- Problem requirements:
Print every entry exactly once more, omitting each picture.
★ ★ ★
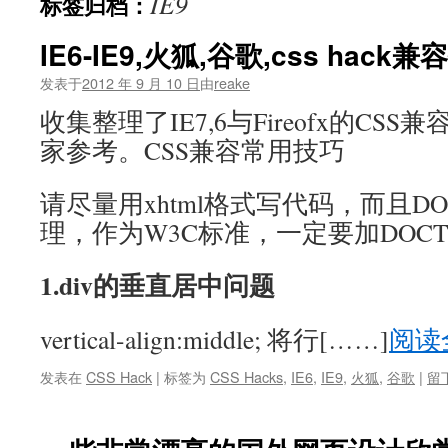
IE9
标签归档：
文
IE6-IE9,火狐,谷歌,css hack
发表于
2012 年 9 月 10 日
由
reake
收集整理了IE7,6与Fireofx的CS
家参考。CSS兼容常用技巧
请尽量用xhtml格式写代码，而且DOC
理，作为W3C标准，一定要加DOCT
1.div的垂直居中问题
vertical-align:middle; 将行[……]
阅读
发表在
CSS Hack
|
标签为
CSS Hacks
,
IE6
,
IE9
,
火狐
,
谷歌
|
留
★ ★ ★
- Worked solution:
IE9
标签归档：
文
IE6-IE9,火狐,谷歌,css hack
发表于
2012 年 9 月 10 日
由
reake
收集整理了IE7,6与Fireofx的CS
家参考。CSS兼容常用技巧
请尽量用xhtml格式写代码，而且DOC
理，作为W3C标准，一定要加DOCT
1.div的垂直居中问题
vertical-align:middle; 将行[……]
阅读
发表在
CSS Hack
|
标签为
CSS Hacks
,
IE6
,
IE9
,
火狐
,
谷歌
|
留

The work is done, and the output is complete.